→ Exercise instructions
From top to bottom, print the listing word for word and skip any pictures it contains.

→ Records for this exercise
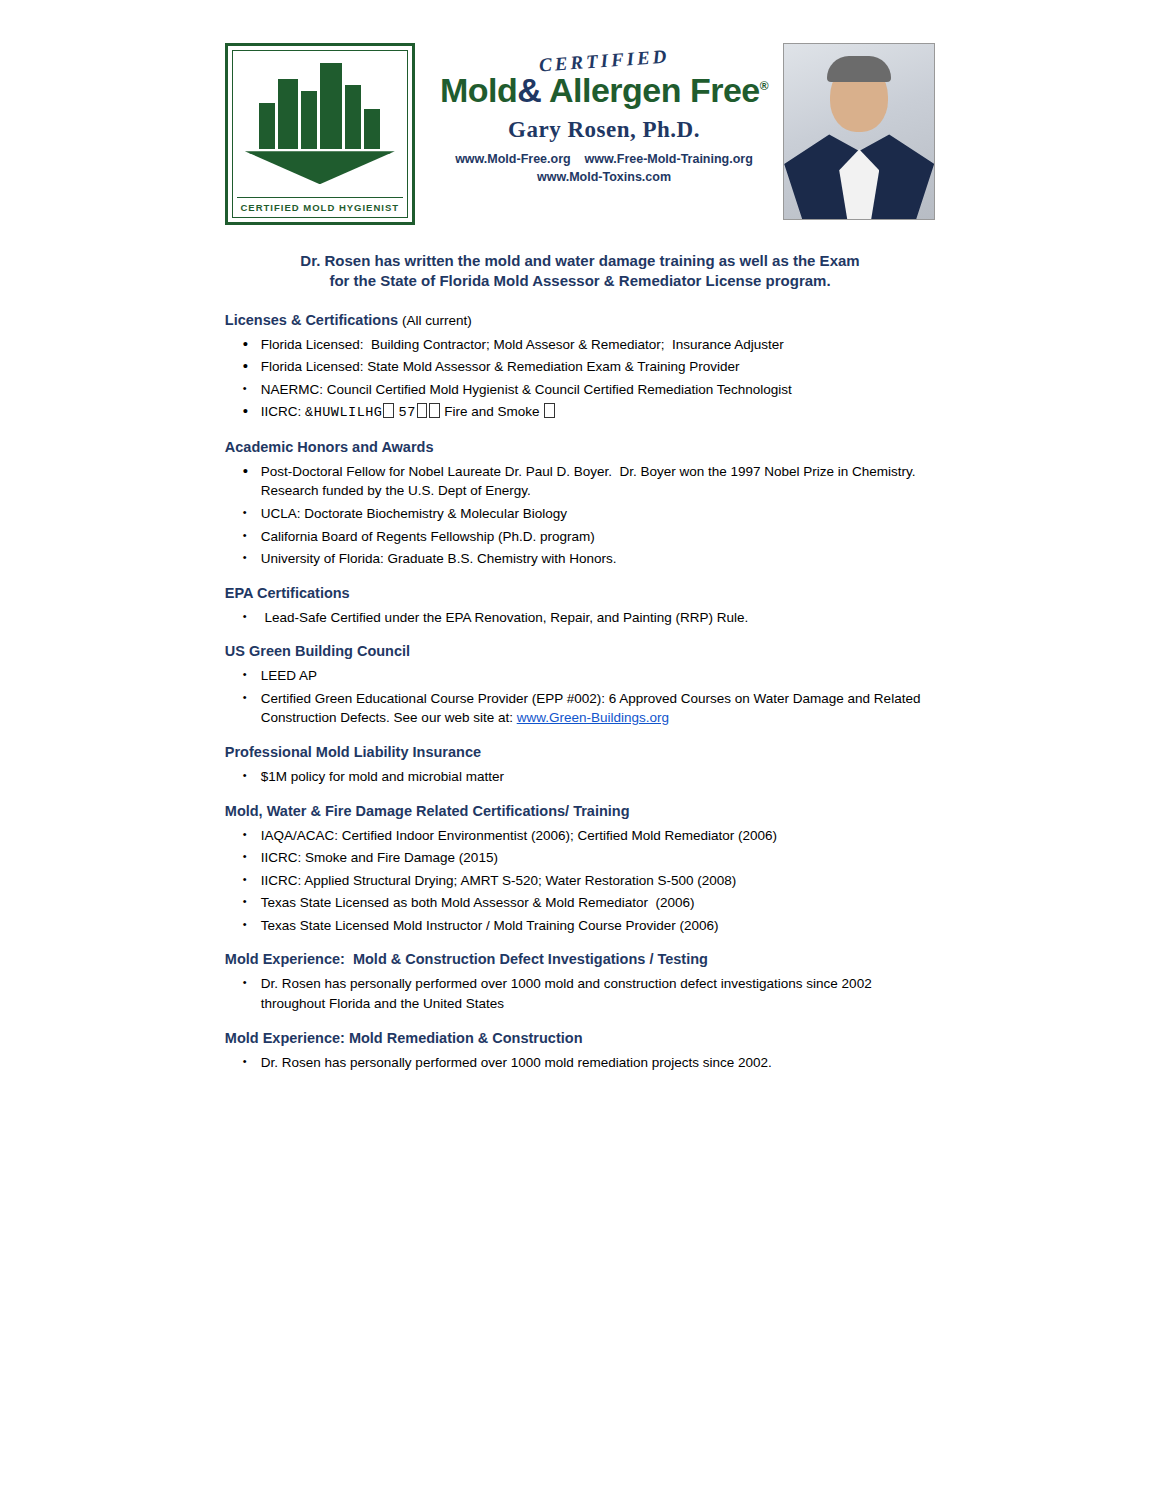NAERMC
CERTIFIED MOLD HYGIENIST
CERTIFIED
Mold& Allergen Free®
Gary Rosen, Ph.D.
www.Mold-Free.org www.Free-Mold-Training.org www.Mold-Toxins.com
Dr. Rosen has written the mold and water damage training as well as the Exam
for the State of Florida Mold Assessor & Remediator License program.
Licenses & Certifications (All current)
Florida Licensed: Building Contractor; Mold Assesor & Remediator; Insurance Adjuster
Florida Licensed: State Mold Assessor & Remediation Exam & Training Provider
NAERMC: Council Certified Mold Hygienist & Council Certified Remediation Technologist
IICRC: &HUWLILHG 57 Fire and Smoke
Academic Honors and Awards
Post-Doctoral Fellow for Nobel Laureate Dr. Paul D. Boyer. Dr. Boyer won the 1997 Nobel Prize in Chemistry. Research funded by the U.S. Dept of Energy.
UCLA: Doctorate Biochemistry & Molecular Biology
California Board of Regents Fellowship (Ph.D. program)
University of Florida: Graduate B.S. Chemistry with Honors.
EPA Certifications
Lead-Safe Certified under the EPA Renovation, Repair, and Painting (RRP) Rule.
US Green Building Council
LEED AP
Certified Green Educational Course Provider (EPP #002): 6 Approved Courses on Water Damage and Related Construction Defects. See our web site at: www.Green-Buildings.org
Professional Mold Liability Insurance
$1M policy for mold and microbial matter
Mold, Water & Fire Damage Related Certifications/ Training
IAQA/ACAC: Certified Indoor Environmentist (2006); Certified Mold Remediator (2006)
IICRC: Smoke and Fire Damage (2015)
IICRC: Applied Structural Drying; AMRT S-520; Water Restoration S-500 (2008)
Texas State Licensed as both Mold Assessor & Mold Remediator (2006)
Texas State Licensed Mold Instructor / Mold Training Course Provider (2006)
Mold Experience: Mold & Construction Defect Investigations / Testing
Dr. Rosen has personally performed over 1000 mold and construction defect investigations since 2002 throughout Florida and the United States
Mold Experience: Mold Remediation & Construction
Dr. Rosen has personally performed over 1000 mold remediation projects since 2002.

→ The completed task
NAERMC
CERTIFIED MOLD HYGIENIST
CERTIFIED
Mold& Allergen Free®
Gary Rosen, Ph.D.
www.Mold-Free.org www.Free-Mold-Training.org www.Mold-Toxins.com
Dr. Rosen has written the mold and water damage training as well as the Exam
for the State of Florida Mold Assessor & Remediator License program.
Licenses & Certifications (All current)
Florida Licensed: Building Contractor; Mold Assesor & Remediator; Insurance Adjuster
Florida Licensed: State Mold Assessor & Remediation Exam & Training Provider
NAERMC: Council Certified Mold Hygienist & Council Certified Remediation Technologist
IICRC: &HUWLILHG 57 Fire and Smoke
Academic Honors and Awards
Post-Doctoral Fellow for Nobel Laureate Dr. Paul D. Boyer. Dr. Boyer won the 1997 Nobel Prize in Chemistry. Research funded by the U.S. Dept of Energy.
UCLA: Doctorate Biochemistry & Molecular Biology
California Board of Regents Fellowship (Ph.D. program)
University of Florida: Graduate B.S. Chemistry with Honors.
EPA Certifications
Lead-Safe Certified under the EPA Renovation, Repair, and Painting (RRP) Rule.
US Green Building Council
LEED AP
Certified Green Educational Course Provider (EPP #002): 6 Approved Courses on Water Damage and Related Construction Defects. See our web site at: www.Green-Buildings.org
Professional Mold Liability Insurance
$1M policy for mold and microbial matter
Mold, Water & Fire Damage Related Certifications/ Training
IAQA/ACAC: Certified Indoor Environmentist (2006); Certified Mold Remediator (2006)
IICRC: Smoke and Fire Damage (2015)
IICRC: Applied Structural Drying; AMRT S-520; Water Restoration S-500 (2008)
Texas State Licensed as both Mold Assessor & Mold Remediator (2006)
Texas State Licensed Mold Instructor / Mold Training Course Provider (2006)
Mold Experience: Mold & Construction Defect Investigations / Testing
Dr. Rosen has personally performed over 1000 mold and construction defect investigations since 2002 throughout Florida and the United States
Mold Experience: Mold Remediation & Construction
Dr. Rosen has personally performed over 1000 mold remediation projects since 2002.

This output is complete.